また、雇用している障害者の中には、職場適応援助者(ジョブコーチ)を利用している者もいる。職場適応援助者は職場での作業工程や彼らの職業生活について、当社の障害者職業生活相談員と連携して解決を図り、作業能力の評価や円滑な支援方法について検討することができる。また、職場適応援助者をはじめ、前述のハローワークや特別支援学校と日ごろから情報交換を行うことで新しい情報や、東京食品の取り組みについて広く外部に知ってもらう良い機会となっている。
3.取り組みの効果と将来の展望
(1)取り組みの効果について
障害者雇用を開始して33年が経つが、障害者の仕事に対する真面目な勤務態度や、適合する部門であれば根気強く業務に取り組むことができ、当社にとって今では欠かすことのできない人材となっている。さらに障害のない従業員と比べ、突然の遅刻や欠勤がほとんどないため、製造個数の予測等が立てやすく従業員数の確保の点で安定を図ることができる。また彼らの真面目な態度が、他の従業員の就労態度にも影響を与え、波及効果を与えている。
障害者にとっても、社会の一員としての役割を担えるというやりがいや達成感、自尊心の獲得といった点で、一定の効果をもたらしているといえる。

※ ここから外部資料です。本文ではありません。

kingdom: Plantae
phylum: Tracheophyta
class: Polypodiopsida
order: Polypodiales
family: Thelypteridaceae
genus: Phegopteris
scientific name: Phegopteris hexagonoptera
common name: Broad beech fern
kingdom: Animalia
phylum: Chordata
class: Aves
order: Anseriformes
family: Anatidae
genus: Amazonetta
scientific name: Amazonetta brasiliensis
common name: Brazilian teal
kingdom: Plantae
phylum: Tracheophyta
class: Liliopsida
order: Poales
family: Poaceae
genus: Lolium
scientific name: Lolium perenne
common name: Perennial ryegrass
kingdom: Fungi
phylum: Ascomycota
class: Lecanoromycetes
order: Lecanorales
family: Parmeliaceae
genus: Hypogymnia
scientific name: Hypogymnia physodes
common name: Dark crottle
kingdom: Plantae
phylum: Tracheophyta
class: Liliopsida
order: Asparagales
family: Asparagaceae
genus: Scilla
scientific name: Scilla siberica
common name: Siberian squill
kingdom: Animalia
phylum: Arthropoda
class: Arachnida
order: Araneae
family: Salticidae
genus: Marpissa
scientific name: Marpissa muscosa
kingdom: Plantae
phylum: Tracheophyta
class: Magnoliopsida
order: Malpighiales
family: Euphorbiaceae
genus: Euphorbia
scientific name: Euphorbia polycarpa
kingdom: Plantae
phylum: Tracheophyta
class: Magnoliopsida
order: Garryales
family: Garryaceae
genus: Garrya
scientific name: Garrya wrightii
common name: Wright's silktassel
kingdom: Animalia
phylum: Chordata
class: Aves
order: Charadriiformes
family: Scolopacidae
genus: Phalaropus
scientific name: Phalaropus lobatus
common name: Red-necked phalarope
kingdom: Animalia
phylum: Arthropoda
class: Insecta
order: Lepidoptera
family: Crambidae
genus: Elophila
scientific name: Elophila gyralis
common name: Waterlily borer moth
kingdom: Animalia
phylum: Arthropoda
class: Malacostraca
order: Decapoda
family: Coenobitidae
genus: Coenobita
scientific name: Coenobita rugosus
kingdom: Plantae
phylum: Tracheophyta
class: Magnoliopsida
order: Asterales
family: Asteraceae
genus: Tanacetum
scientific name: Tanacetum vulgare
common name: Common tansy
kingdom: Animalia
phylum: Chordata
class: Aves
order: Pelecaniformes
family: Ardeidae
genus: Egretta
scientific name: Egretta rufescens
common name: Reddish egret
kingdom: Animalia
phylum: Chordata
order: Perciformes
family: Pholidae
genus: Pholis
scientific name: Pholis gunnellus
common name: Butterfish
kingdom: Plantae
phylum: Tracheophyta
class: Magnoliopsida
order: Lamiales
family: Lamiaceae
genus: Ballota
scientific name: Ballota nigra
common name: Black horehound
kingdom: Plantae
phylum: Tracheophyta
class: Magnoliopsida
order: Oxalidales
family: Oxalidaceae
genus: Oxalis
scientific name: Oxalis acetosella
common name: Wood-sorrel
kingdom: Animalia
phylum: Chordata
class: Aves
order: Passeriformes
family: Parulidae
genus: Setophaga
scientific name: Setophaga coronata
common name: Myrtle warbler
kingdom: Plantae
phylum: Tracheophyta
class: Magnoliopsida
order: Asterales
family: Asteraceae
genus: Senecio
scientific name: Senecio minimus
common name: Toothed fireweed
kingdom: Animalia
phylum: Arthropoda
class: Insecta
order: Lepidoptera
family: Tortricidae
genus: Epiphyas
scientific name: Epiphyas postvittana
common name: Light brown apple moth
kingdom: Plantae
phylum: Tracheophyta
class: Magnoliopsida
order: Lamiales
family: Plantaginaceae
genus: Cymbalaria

さらに、前述の「障害者職業生活相談員」であるが、事業所側より適任と思われる従業員に声をかけ、研修を受けるよう勧めることもあるが、現在配置されている障害者職業生活相談員のうちの数名は、自ら障害者職業生活相談員になることを希望した者もいるとのこと。一緒に働くことで、彼らの抱える大変さ、生活のしづらさを自然と理解することができ、障害者への支援に興味を持つようになったようである。そのため専門的な知識や技術を少しでも身に付け、障害者および事業所のために少しでも役立てようとする従業員の前向きな気持ちを汲み取ることができる。その点も、事業所での積極的な障害者雇用のひとつの成果といえるだろう。
(2)課題と将来の展望
現在、身体障害者・知的障害者を合わせて23名の障害者を雇用しているが、平成元(1989)年当初に雇用した者は、加齢に伴い作業能力が年々低下している状況にある。またその他の障害者の中にも集中力や体力の維持が難しく、周囲から見てフルタイム就業への困難さを感じる者もいるという。こうした環境下での作業は、就業中の事故、不良品の発生等の原因につながることが考えられ、現在の大きな課題の一つとなっている。そこで解決策の1つとして、ワークシェアの導入を検討しているとのこと。フルタイム就業が難しい者を短時間労働へと切り替えていき、一人ひとりの就業時間を短くすることで、より多くの障害者に就業の場を提供することができるのではないかと考えている。また、長年勤務している従業員が多いため、数年で定年になる者が多いそうなのだが、定年者との入れ替わりで新しく雇用する従業員に関しても、積極的に障害者を雇用することを考えているとのことである。
企業としてまだまだ課題はあるとのことだが、社長や統轄本部長は「障害があっても、作業工程の細分化や指示の統一、繰り返し指導を行う等、少しの努力と工夫があれば就業は可能だということを、これまでの30年以上の実績から彼らは教えてくれている。これからは、短時間労働の導入や、高齢化した従業員の入れ替え等、東京食品としてさらに障害者雇用の促進を図っていきたいと考えている」と語っており、障害者への期待が大きいことが伺える。